# Collected data entries:
----------

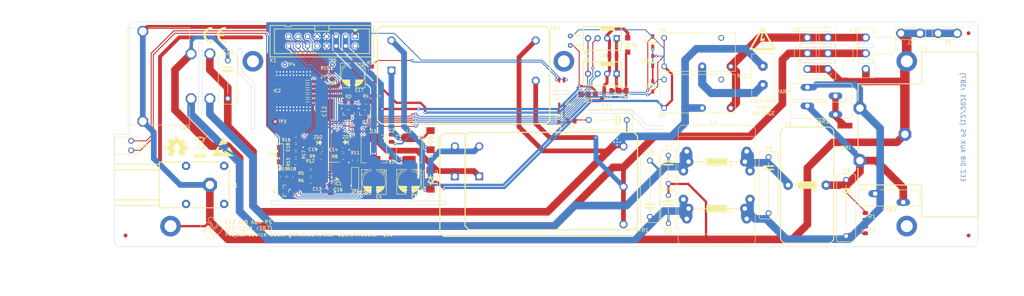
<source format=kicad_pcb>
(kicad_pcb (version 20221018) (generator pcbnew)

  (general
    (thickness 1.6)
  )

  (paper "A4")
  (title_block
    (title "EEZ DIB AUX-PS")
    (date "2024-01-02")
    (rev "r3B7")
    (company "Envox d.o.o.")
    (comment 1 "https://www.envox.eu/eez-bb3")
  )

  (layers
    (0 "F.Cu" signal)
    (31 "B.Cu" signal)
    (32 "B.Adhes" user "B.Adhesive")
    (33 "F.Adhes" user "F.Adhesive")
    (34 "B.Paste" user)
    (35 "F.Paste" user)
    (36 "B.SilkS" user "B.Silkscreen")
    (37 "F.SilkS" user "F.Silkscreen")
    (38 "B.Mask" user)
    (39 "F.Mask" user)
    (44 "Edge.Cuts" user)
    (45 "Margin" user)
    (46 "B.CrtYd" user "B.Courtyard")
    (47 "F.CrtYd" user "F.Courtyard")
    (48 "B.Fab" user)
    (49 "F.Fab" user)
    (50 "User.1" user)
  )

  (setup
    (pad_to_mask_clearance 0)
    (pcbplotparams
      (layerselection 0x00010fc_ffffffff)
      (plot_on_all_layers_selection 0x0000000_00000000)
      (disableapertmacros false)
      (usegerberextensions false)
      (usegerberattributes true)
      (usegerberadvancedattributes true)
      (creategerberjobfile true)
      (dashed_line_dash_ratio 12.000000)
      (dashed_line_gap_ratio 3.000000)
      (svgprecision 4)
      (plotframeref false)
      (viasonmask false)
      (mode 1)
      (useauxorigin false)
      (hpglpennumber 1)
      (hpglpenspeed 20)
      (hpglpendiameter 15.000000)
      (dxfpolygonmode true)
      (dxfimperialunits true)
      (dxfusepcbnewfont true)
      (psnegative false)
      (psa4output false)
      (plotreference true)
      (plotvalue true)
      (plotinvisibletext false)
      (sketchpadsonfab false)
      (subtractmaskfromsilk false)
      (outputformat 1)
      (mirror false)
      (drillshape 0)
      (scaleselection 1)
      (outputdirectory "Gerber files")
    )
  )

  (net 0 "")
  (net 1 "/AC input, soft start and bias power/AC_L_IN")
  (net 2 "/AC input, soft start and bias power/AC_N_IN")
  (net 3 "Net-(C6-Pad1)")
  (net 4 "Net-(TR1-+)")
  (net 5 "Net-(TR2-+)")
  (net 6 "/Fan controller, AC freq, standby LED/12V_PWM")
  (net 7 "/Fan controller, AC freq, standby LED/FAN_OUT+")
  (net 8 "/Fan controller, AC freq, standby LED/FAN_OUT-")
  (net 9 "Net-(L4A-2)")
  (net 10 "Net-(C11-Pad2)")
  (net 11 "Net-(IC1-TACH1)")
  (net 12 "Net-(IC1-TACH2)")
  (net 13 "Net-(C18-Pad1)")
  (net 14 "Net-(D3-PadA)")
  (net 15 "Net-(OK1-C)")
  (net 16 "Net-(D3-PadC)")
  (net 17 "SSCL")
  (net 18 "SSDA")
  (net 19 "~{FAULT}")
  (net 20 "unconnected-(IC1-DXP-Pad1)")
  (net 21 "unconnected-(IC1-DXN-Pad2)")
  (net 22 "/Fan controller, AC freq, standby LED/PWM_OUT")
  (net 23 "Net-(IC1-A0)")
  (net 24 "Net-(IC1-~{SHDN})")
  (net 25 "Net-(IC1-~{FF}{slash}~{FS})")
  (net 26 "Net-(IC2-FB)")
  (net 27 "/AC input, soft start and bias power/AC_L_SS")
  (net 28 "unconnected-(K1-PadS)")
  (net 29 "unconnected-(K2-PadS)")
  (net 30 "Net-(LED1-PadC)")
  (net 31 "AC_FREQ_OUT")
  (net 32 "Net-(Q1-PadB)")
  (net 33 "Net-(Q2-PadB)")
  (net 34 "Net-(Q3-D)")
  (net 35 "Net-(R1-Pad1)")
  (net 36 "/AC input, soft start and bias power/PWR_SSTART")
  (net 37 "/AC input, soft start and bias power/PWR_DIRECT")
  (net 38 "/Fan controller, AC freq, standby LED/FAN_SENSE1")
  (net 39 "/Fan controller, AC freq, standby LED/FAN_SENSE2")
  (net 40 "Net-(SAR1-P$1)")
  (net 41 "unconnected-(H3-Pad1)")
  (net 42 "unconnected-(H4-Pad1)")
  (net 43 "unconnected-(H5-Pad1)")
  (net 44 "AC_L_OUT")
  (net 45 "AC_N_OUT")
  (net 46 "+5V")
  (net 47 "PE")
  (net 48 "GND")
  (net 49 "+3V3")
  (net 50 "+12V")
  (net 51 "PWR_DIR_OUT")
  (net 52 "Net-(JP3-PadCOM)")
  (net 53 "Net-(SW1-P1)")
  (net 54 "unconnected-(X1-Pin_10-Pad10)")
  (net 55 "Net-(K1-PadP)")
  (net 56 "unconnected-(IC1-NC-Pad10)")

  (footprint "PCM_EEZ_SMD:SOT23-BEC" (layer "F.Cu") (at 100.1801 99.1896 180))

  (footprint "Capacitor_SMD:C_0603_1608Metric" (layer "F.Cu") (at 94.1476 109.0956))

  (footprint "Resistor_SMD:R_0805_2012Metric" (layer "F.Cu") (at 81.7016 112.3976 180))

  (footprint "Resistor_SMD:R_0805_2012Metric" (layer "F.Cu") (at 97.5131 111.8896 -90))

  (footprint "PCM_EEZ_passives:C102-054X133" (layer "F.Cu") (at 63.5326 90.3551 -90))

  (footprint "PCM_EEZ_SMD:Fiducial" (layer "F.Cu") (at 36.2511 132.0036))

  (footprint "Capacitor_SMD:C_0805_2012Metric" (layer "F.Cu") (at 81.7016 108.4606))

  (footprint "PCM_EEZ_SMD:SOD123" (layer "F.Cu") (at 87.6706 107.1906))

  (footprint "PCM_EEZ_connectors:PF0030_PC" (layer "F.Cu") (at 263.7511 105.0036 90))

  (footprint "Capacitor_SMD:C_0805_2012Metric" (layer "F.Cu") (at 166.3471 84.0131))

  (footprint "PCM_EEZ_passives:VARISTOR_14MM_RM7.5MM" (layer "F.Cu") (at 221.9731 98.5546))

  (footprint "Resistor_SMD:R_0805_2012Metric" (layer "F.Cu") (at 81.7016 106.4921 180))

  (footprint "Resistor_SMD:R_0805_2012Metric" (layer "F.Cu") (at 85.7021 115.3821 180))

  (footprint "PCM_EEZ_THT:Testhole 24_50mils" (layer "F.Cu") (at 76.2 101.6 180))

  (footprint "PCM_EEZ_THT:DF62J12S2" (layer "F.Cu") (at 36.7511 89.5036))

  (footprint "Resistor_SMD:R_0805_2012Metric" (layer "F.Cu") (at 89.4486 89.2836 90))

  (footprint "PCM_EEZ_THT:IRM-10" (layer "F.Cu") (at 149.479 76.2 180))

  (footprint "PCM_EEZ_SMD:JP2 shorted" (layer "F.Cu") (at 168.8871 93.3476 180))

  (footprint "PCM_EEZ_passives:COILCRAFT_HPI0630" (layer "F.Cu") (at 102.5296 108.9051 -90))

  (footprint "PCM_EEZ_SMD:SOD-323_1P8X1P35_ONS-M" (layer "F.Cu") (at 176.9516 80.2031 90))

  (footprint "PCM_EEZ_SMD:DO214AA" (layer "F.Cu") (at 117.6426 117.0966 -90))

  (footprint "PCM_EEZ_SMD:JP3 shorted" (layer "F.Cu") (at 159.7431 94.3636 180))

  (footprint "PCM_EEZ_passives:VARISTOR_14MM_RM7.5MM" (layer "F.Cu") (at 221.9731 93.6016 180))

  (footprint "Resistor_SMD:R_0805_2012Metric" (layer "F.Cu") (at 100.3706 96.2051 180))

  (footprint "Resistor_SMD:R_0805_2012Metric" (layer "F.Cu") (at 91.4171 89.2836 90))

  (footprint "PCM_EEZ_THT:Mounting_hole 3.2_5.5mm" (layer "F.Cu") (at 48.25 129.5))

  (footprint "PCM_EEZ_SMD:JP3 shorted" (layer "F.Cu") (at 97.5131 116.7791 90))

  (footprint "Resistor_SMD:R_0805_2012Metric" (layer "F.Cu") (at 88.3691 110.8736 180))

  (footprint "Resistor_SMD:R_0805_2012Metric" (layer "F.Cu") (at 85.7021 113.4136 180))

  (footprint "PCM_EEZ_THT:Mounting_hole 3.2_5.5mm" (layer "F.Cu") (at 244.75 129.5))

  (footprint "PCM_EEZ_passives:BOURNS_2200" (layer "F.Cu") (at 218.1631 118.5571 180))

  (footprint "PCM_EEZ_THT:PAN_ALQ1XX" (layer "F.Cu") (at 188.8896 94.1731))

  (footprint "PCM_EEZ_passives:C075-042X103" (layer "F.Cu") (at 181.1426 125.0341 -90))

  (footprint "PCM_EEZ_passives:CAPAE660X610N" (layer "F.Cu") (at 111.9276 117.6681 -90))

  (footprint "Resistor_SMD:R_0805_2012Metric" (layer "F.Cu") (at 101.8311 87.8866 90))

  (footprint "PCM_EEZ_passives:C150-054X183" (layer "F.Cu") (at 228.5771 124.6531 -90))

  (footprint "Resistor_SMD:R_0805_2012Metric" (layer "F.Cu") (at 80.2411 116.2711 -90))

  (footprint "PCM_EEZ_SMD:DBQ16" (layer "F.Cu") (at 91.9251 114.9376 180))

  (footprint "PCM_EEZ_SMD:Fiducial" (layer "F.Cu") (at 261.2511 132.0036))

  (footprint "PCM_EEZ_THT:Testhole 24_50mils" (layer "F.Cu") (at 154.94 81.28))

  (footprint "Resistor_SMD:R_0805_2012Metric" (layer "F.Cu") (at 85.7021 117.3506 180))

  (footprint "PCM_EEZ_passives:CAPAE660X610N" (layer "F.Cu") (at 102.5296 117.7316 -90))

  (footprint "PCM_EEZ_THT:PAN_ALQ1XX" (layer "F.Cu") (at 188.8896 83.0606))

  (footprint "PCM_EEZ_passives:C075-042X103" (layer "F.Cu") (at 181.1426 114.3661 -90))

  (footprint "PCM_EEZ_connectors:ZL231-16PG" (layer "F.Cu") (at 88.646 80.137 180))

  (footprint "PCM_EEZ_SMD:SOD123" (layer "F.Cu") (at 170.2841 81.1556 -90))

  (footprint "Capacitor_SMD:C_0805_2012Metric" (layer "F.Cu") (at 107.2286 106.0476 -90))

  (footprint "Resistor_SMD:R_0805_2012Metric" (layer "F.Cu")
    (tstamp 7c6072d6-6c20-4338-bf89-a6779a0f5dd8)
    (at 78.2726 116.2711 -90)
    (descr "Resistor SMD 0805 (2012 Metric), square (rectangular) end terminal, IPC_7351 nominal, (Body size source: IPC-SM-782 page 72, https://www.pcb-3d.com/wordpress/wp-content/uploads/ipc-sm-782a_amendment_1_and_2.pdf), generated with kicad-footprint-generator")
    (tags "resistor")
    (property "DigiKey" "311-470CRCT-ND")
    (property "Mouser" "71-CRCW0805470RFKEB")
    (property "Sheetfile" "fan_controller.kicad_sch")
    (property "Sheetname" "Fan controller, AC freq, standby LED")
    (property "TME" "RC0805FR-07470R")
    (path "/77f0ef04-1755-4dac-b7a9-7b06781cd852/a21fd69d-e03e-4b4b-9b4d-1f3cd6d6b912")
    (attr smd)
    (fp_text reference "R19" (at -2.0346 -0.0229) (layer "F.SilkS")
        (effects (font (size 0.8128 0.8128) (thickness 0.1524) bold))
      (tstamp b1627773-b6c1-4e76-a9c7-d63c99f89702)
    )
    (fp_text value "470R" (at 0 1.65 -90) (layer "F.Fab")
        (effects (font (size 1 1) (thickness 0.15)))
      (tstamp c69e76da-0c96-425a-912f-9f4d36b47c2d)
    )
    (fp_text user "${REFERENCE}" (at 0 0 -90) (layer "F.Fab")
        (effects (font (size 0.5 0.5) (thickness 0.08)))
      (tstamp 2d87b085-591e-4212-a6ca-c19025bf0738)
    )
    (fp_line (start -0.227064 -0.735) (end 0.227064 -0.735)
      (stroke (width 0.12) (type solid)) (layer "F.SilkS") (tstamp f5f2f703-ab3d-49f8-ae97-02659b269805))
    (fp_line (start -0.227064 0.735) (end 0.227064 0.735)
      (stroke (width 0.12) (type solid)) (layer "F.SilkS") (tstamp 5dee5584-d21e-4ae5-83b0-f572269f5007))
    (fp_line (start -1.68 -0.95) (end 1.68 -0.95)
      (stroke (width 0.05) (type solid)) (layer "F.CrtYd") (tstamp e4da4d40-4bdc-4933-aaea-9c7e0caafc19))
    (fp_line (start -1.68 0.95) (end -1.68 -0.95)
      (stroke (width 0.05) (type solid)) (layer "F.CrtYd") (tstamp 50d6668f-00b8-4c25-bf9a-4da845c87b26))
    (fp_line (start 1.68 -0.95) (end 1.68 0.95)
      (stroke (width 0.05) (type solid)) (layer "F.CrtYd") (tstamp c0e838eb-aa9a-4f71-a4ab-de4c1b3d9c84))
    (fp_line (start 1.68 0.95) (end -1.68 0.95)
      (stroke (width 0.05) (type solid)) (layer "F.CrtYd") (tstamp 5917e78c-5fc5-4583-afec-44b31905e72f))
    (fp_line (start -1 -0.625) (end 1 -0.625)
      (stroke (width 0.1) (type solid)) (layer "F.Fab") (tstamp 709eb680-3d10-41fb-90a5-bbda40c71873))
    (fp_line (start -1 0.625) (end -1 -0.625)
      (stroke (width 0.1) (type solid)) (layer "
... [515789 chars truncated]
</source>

----------

# About this exercise:
Given the records above, return exactly the lines starting at the line containing "91.4171 89.2836 90))" and ending at the line containing "111.9276 117.6681 -90))", including both.

# Result of this task:
  (footprint "Resistor_SMD:R_0805_2012Metric" (layer "F.Cu") (at 91.4171 89.2836 90))

  (footprint "PCM_EEZ_THT:Mounting_hole 3.2_5.5mm" (layer "F.Cu") (at 48.25 129.5))

  (footprint "PCM_EEZ_SMD:JP3 shorted" (layer "F.Cu") (at 97.5131 116.7791 90))

  (footprint "Resistor_SMD:R_0805_2012Metric" (layer "F.Cu") (at 88.3691 110.8736 180))

  (footprint "Resistor_SMD:R_0805_2012Metric" (layer "F.Cu") (at 85.7021 113.4136 180))

  (footprint "PCM_EEZ_THT:Mounting_hole 3.2_5.5mm" (layer "F.Cu") (at 244.75 129.5))

  (footprint "PCM_EEZ_passives:BOURNS_2200" (layer "F.Cu") (at 218.1631 118.5571 180))

  (footprint "PCM_EEZ_THT:PAN_ALQ1XX" (layer "F.Cu") (at 188.8896 94.1731))

  (footprint "PCM_EEZ_passives:C075-042X103" (layer "F.Cu") (at 181.1426 125.0341 -90))

  (footprint "PCM_EEZ_passives:CAPAE660X610N" (layer "F.Cu") (at 111.9276 117.6681 -90))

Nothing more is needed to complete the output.